Saved data entries:
________________________
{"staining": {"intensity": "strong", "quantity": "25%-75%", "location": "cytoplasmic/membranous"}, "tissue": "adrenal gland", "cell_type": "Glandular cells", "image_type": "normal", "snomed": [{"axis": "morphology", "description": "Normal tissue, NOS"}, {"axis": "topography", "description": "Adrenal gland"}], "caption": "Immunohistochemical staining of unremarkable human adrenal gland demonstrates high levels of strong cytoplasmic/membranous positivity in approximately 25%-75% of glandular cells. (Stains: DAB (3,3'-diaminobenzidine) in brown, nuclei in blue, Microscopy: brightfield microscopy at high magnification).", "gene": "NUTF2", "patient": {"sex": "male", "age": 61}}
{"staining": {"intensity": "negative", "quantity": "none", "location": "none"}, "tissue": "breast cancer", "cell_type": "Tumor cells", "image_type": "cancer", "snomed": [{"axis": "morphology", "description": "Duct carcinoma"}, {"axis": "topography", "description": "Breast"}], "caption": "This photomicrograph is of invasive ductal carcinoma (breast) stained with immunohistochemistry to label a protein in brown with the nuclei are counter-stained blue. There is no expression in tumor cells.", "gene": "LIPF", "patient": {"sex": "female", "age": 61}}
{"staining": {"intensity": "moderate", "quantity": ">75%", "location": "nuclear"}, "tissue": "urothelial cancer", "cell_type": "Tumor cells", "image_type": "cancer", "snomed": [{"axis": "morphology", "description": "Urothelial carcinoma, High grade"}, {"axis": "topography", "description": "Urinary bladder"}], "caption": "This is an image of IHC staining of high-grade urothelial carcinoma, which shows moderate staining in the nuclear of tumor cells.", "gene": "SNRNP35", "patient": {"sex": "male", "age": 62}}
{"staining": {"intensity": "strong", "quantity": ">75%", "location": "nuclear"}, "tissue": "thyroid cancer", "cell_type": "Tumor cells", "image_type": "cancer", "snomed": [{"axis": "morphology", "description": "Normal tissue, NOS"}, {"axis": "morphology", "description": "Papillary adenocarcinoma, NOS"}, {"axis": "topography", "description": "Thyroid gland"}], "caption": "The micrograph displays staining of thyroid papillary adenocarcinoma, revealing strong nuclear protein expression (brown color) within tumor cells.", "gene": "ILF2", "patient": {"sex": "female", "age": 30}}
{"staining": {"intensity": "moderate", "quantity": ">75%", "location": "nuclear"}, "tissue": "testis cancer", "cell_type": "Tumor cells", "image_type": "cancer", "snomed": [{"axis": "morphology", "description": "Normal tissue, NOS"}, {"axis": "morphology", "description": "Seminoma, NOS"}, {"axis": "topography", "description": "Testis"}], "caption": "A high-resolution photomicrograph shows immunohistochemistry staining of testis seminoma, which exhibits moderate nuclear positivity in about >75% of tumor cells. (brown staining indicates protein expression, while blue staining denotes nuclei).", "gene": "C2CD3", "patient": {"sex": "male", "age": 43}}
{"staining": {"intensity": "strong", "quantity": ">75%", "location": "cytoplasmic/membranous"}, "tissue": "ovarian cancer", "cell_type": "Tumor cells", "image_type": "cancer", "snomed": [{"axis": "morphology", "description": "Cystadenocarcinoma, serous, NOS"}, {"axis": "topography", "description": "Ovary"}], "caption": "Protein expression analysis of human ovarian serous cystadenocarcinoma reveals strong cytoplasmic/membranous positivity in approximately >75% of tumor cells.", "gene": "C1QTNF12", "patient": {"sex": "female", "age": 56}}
________________________
• **WORK REQUEST**: The answer must be every line of the records that contains the word "moderate".

• **SOLUTION TO THE EXERCISE**:
{"staining": {"intensity": "moderate", "quantity": ">75%", "location": "nuclear"}, "tissue": "urothelial cancer", "cell_type": "Tumor cells", "image_type": "cancer", "snomed": [{"axis": "morphology", "description": "Urothelial carcinoma, High grade"}, {"axis": "topography", "description": "Urinary bladder"}], "caption": "This is an image of IHC staining of high-grade urothelial carcinoma, which shows moderate staining in the nuclear of tumor cells.", "gene": "SNRNP35", "patient": {"sex": "male", "age": 62}}
{"staining": {"intensity": "moderate", "quantity": ">75%", "location": "nuclear"}, "tissue": "testis cancer", "cell_type": "Tumor cells", "image_type": "cancer", "snomed": [{"axis": "morphology", "description": "Normal tissue, NOS"}, {"axis": "morphology", "description": "Seminoma, NOS"}, {"axis": "topography", "description": "Testis"}], "caption": "A high-resolution photomicrograph shows immunohistochemistry staining of testis seminoma, which exhibits moderate nuclear positivity in about >75% of tumor cells. (brown staining indicates protein expression, while blue staining denotes nuclei).", "gene": "C2CD3", "patient": {"sex": "male", "age": 43}}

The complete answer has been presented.